Welcher’s last movement is based on a late work by Cassatt, a rare example of her using a model in an outdoor setting. The palette is very limited, with greens and whites being the most dominant colours. The unusual orange sky and the shadows point to a timeframe of sunset. Ill health (including diagnoses of diabetes, rheumatism, neuralgia, and cataracts in 1911) started to slow her down, eventually stopping her work as she became almost blind. If you look at the difference in the face between this young woman and the one in the loge, above, you can sense her decaying eyesight.

Cassatt: Young Woman in Green, Outdoors in the Sun (1909)

Cassatt: Young Woman in Green, Outdoors in the Sun (1909)

Welcher used the idea of Cassatt’s creeping blindness to create a movement that was based on melody, the sounds in the air that the hard-of-sight are so reliant upon. In this case, he creates three different melodies, ‘Young Woman’, ‘Green’, and ‘Sunlight’, using the most important parts of the image for his inspiration.
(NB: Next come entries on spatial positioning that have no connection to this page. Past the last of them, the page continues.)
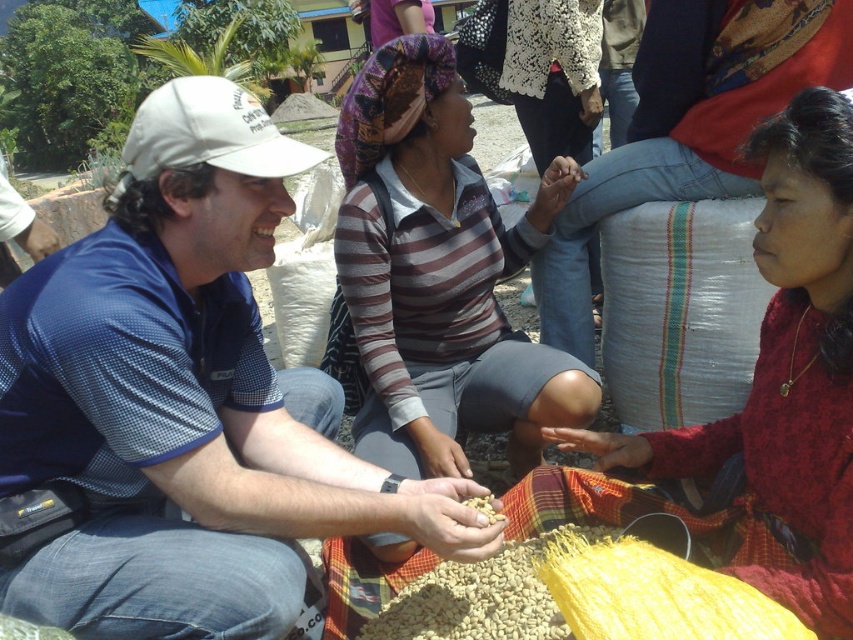
You are standing at the position of the man in the blue polo shirt and want to throw a bean to the point closer to you between point (790, 216) and point (492, 516). Which point should you aim for?

Point (790, 216) is closer to the camera than point (492, 516), so you should aim for point (790, 216).

You are a photographer trying to capture a clear shot of the striped fabric shirt at center and the brown matte beans at center. Since you want to focus on the shirt, which object should you adjust your camera lens to prioritize in terms of distance?

The striped fabric shirt at center has a greater height compared to the brown matte beans at center, so you should adjust your camera lens to prioritize focusing on the striped fabric shirt at center as it is taller and likely closer to the foreground.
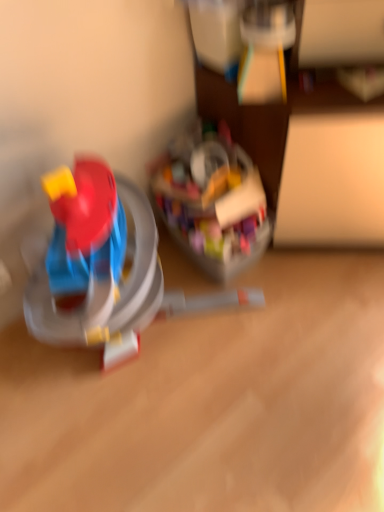
Question: From a real-world perspective, is translucent plastic toy at center, marked as the second toy in a right-to-left arrangement, positioned above or below translucent plastic container at center, acting as the first toy starting from the right?

Choices:
 (A) below
 (B) above

Answer: (B)

Question: Is translucent plastic toy at center, marked as the second toy in a right-to-left arrangement, inside the boundaries of translucent plastic container at center, the 2th toy from the left, or outside?

Choices:
 (A) inside
 (B) outside

Answer: (B)

Question: Does point (84, 309) appear closer or farther from the camera than point (256, 204)?

Choices:
 (A) farther
 (B) closer

Answer: (B)

Question: Is point (231, 218) closer or farther from the camera than point (72, 331)?

Choices:
 (A) farther
 (B) closer

Answer: (A)

Question: From the image's perspective, is translucent plastic container at center, acting as the first toy starting from the right, located above or below translucent plastic toy at center, marked as the second toy in a right-to-left arrangement?

Choices:
 (A) above
 (B) below

Answer: (A)

Question: From a real-world perspective, relative to translucent plastic toy at center, marked as the second toy in a right-to-left arrangement, is translucent plastic container at center, acting as the first toy starting from the right, vertically above or below?

Choices:
 (A) above
 (B) below

Answer: (B)

Question: In the image, is translucent plastic container at center, the 2th toy from the left, on the left side or the right side of translucent plastic toy at center, marked as the second toy in a right-to-left arrangement?

Choices:
 (A) right
 (B) left

Answer: (A)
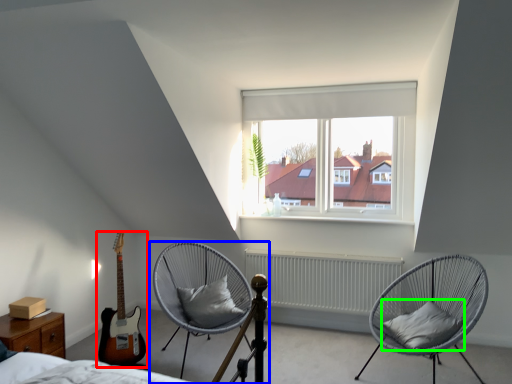
Question: Based on their relative distances, which object is farther from guitar (highlighted by a red box)? Choose from chair (highlighted by a blue box) and pillow (highlighted by a green box).

Choices:
 (A) chair
 (B) pillow

Answer: (B)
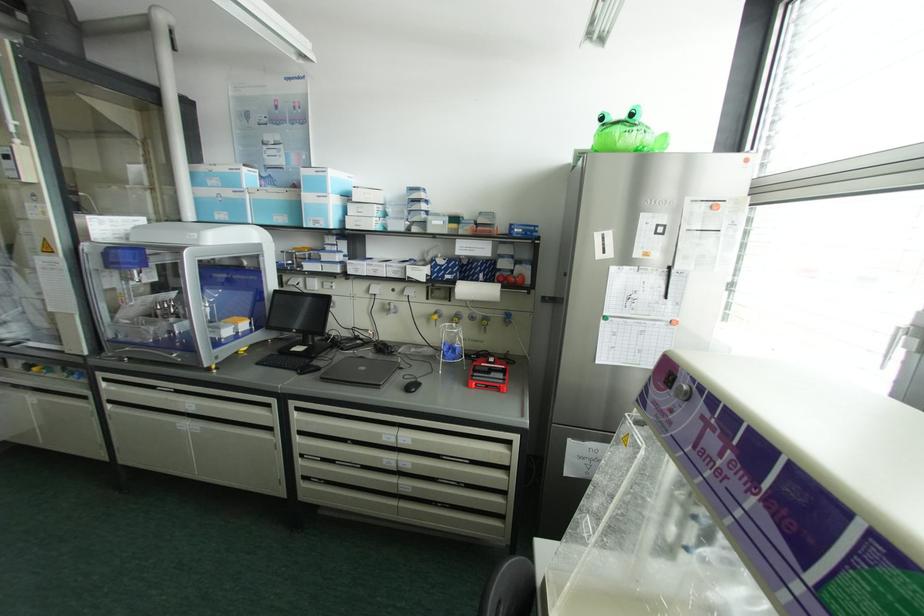
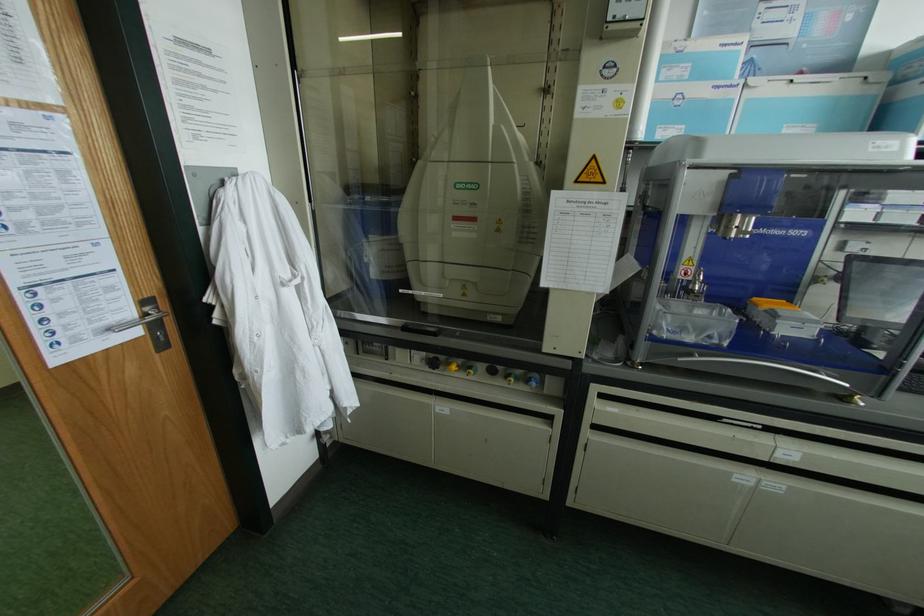
In the second image, find the point that corresponds to [190,403] in the first image.

(789, 451)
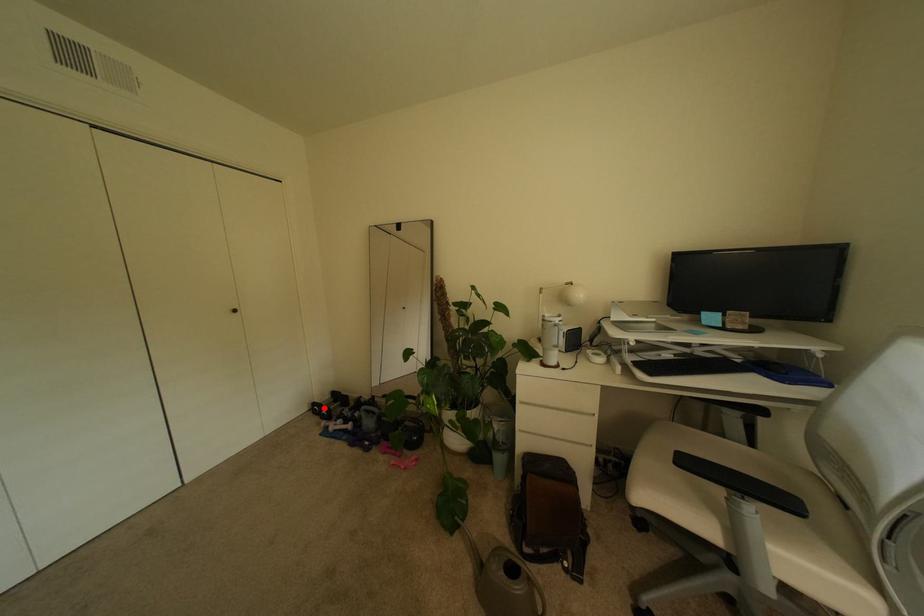
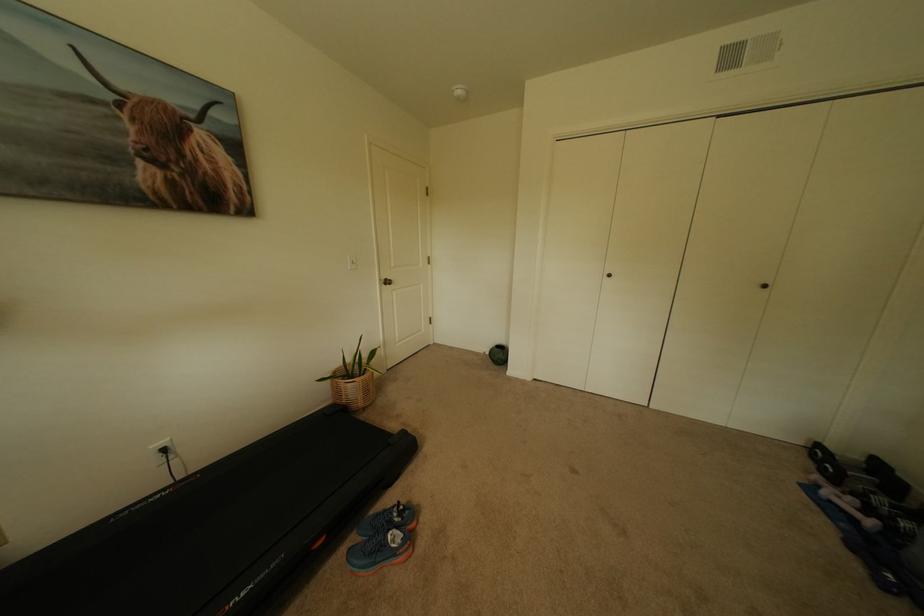
In the second image, find the point that corresponds to the highlighted location in the first image.

(827, 452)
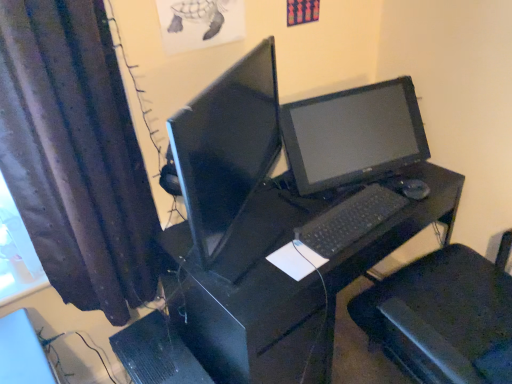
Identify the location of vacant area in front of white paper at center. The height and width of the screenshot is (384, 512). (274, 290).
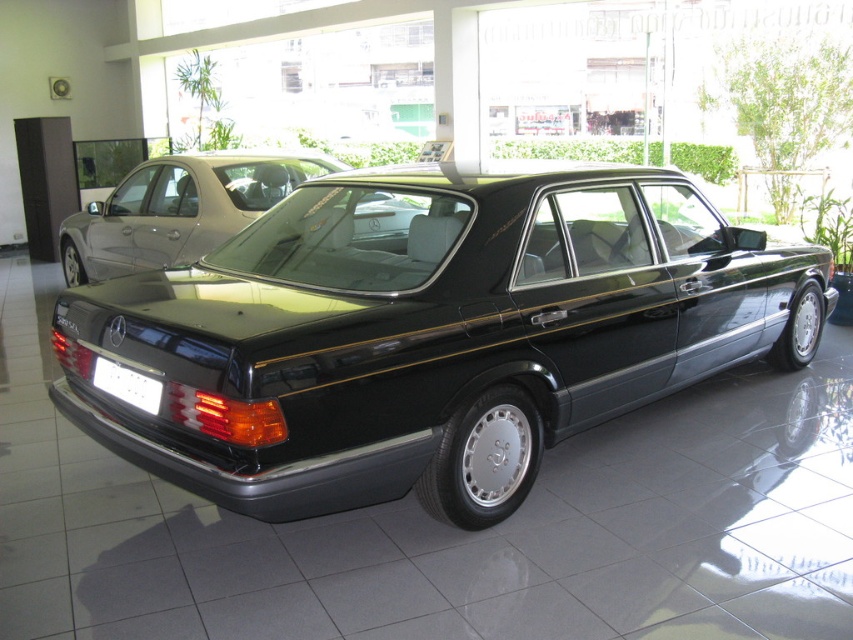
You are standing in a car showroom and see a point marked at coordinates (180, 209). What object is located at that point?

The point at coordinates (180, 209) indicates the glossy black sedan at center.

You are a delivery person needing to unload a package between the glossy black car at center and the glossy black sedan at center. The package requires 8 feet of space. Is there enough space between them to place the package?

The glossy black car at center and glossy black sedan at center are 10.00 feet apart from each other, so yes, there is enough space to place the package between them since 10 feet is greater than 8 feet.

You are a delivery person trying to deliver a package to the white plastic license plate at rear. The package can only be placed within 4 feet of the license plate. Can you safely place the package near the glossy black car at center?

The glossy black car at center is 4.62 feet away from the white plastic license plate at rear. Since the package must be within 4 feet, the distance is too far to safely place the package there.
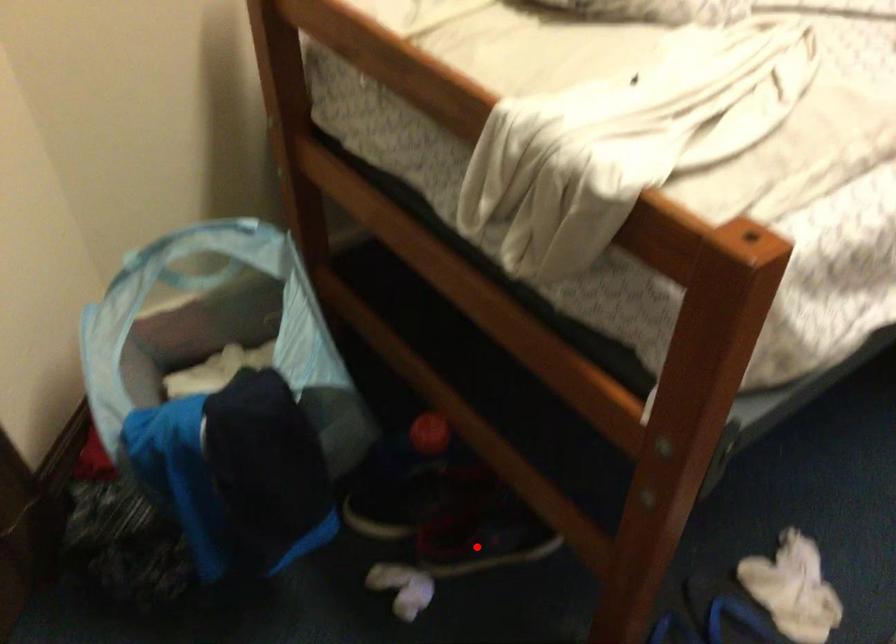
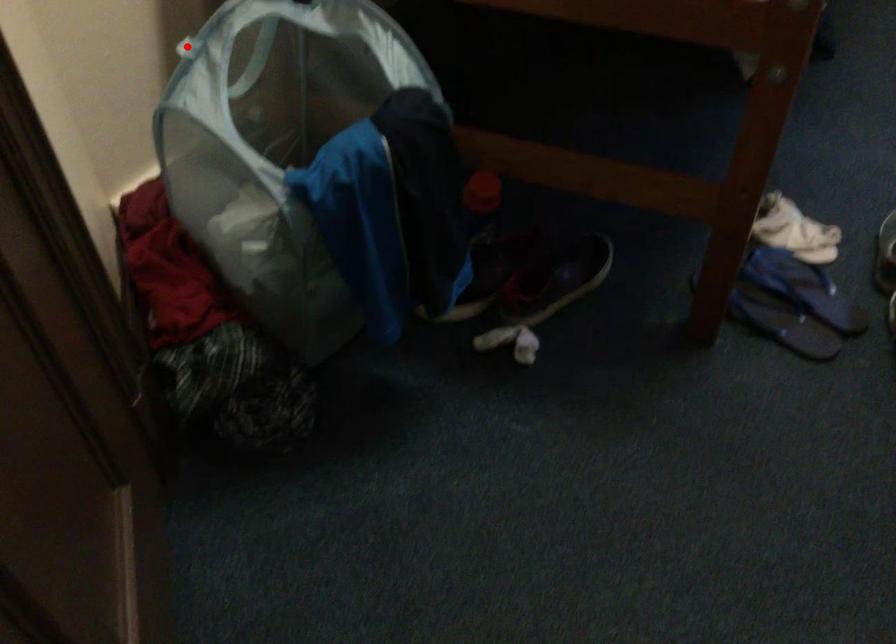
I am providing you with two images of the same scene from different viewpoints. A red point is marked on the first image and another point is marked on the second image. Do the highlighted points in image1 and image2 indicate the same real-world spot?

No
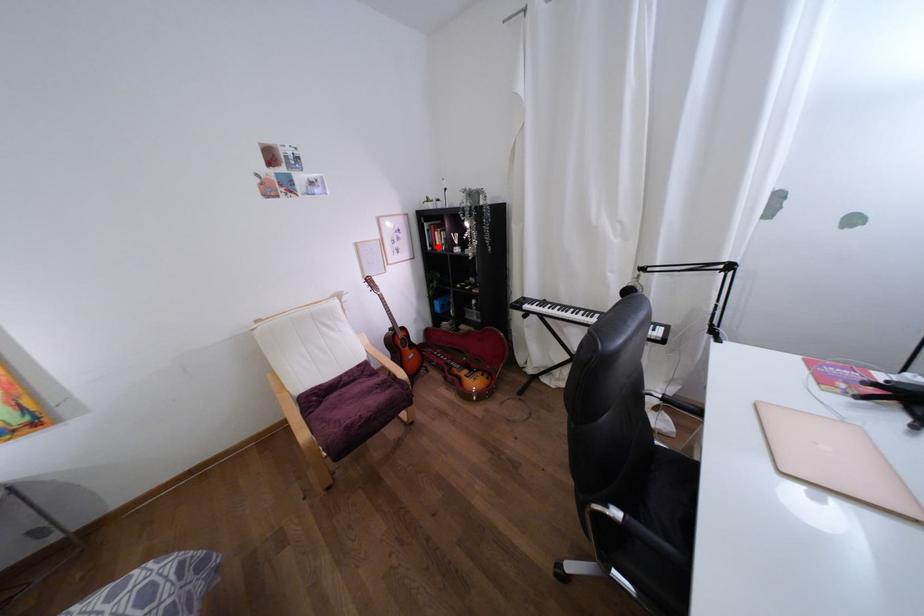
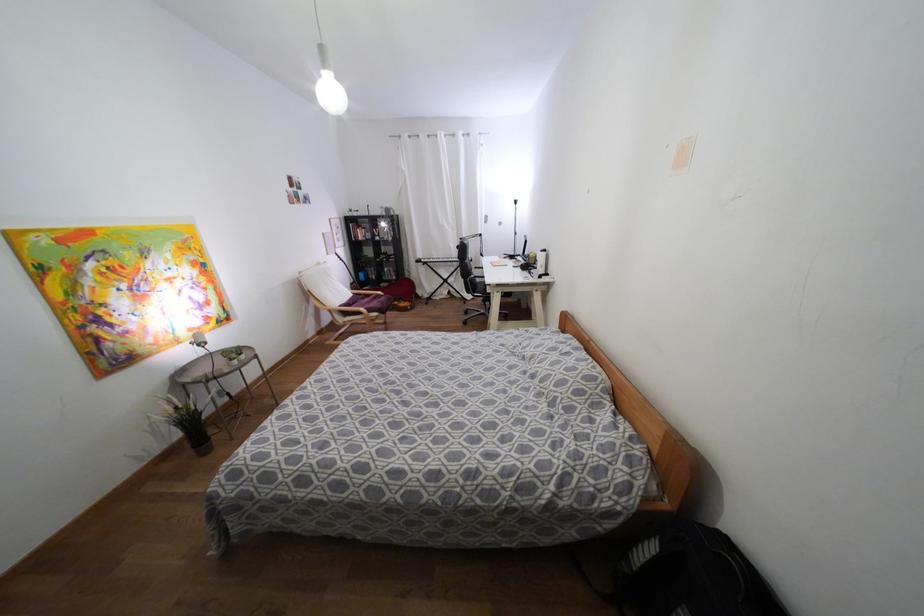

He quotes Claude Debussy’s song ‘Green’, No. 5 in his Ariettes oubliées (1885–1887) as part of the string quartet.

He has each melody appear twice, once in its original form and then, after all have sounded, in a modified form, which he calls ‘a more diffuse setting’.

Dan Welcher: String Quartet No. 3, “Cassatt” – III. Young Woman in Green, Outdoors in the Sun (1909) (Cassatt String Quartet, Ensemble)

The three paintings by Mary Cassatt cover her career: learning through copying, a bold breakout, and her final years with medical difficulties. In the same way, Dan Welcher takes us through his creation of the Mary Theme, based on her name, as the start of each new movement and each new manifestation of Cassatt’s talent and skill. The late 19th century was a time of experimentation in art and discovery of colour, and Welcher’s work captures that in music as well.